De fait, à aucun moment, l’article n’évoque d’autres lieux concernés par l’intervention policière. Il s’ouvre sur une citation du directeur départemental de la police nationale du Gers « qui justifie […] la fouille inopinée menée […] hier à la sortie des cours du lycée Le Garros ». Le singulier est utilisé (« la fouille inopinée »), aucune autre intervention n’est signalée ni même sous-entendue.

En fin d’article, le même commissaire est cité à nouveau, annonçant que « les opérations seront renouvelées jusqu’aux vacances scolaires ». Il est cette fois question d’« opérations » au pluriel, mais là encore, sans mention d’autres lieux. Le lycée Le Garros est le seul lieu identifié comme étant concerné par l’intervention de sécurisation.

Ce n’est qu’à travers la communication de la police nationale que l’opération prend un autre visage : celui d’une intervention simultanée dans au moins trois lieux différents (la gare et « des établissements scolaires »). Le post du 8 décembre 2025 sur le compte Facebook de la police nationale du Gers détaille ainsi : « Fin de semaine dernière, une opération de sécurisation conjointe a été menée sur la gare d’Auch, ainsi qu’aux abords d’établissements scolaires. La police nationale du Gers et la police municipale, ainsi qu’un équipage cynophile de Toulouse étaient mobilisés pour assurer la sécurité. Le dispositif s’inscrit également dans la sécurisation des transports en commun et en prévention des rixes aux abords des établissements scolaires. » Trois photos, dont l’une devant un bus scolaire et une autre sur un quai de gare, accompagnent cette publication.

En ne présentant pas l’intervention menée devant le lycée Le Garros comme faisant partie d’une opération plus large, et en n’identifiant que ce lycée-là comme étant visé par les fouilles, l’article est inexact par omission d’un élément essentiel à la compréhension de l’information.

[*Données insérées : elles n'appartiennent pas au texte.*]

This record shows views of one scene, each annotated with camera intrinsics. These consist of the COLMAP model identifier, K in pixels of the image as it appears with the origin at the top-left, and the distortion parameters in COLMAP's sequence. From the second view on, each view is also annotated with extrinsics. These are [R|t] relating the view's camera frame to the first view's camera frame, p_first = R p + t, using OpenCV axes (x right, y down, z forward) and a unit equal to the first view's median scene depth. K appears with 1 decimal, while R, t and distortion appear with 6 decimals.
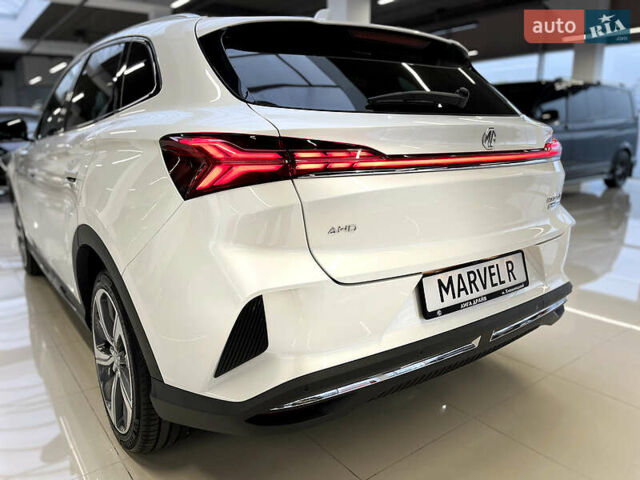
lens RADIAL K [[487.7, 0, 317.5], [0, 487.7, 234.3], [0, 0, 1]] dist [0.053609, -0.070282]
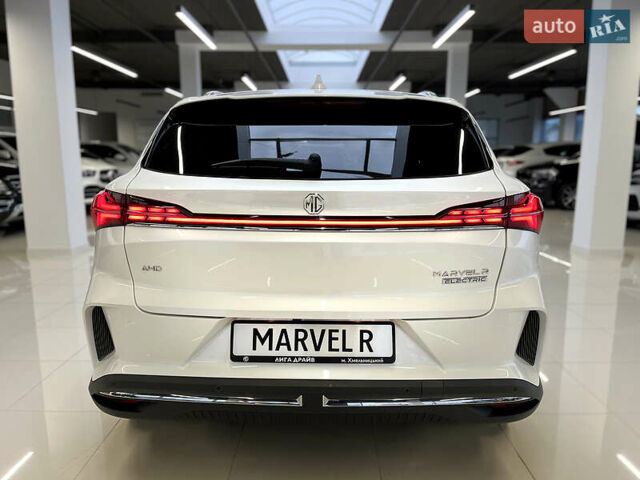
lens RADIAL K [[487.7, 0, 320.6], [0, 487.7, 226.3], [0, 0, 1]] dist [0.053609, -0.070282]
pose [[0.796165, 0.096423, -0.597348, 1.010178], [-0.133654, 0.990861, -0.018196, -0.135111], [0.590134, 0.094325, 0.801776, 0.197340]]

✦ La requérante relève également la formulation d’une phrase issue de l’article publié en ligne, qui affirme qu’« une rixe mêlant plusieurs jeunes, DONT CERTAINS venus du Garros, avait éclaté à la gare d’Auch. AUCUN TÉMOIN NI VICTIME ne s’était toutefois manifesté » [les majuscules sont de la requérante, NDLR].

La version imprimée, parue le lendemain, maintient l’origine des participants et supprime l’absence de témoins. Le CDJM considère que cette formulation interroge : comment est-il possible, en l’absence reconnue de témoignages, d’affirmer d’où venaient les participants ? Elle relève par conséquent de l’accusation sans preuve.

Conclusion

Le CDJM, réuni le 9 juin 2026 en séance plénière, estime que les obligations déontologiques de respect de l’exactitude et de la véracité ont été enfreintes par La Dépêche du Midi par omission d’un élément essentiel à la compréhension de l’information et une accusation sans preuve.

La saisine est déclarée fondée.

Cet avis a été adopté par consensus.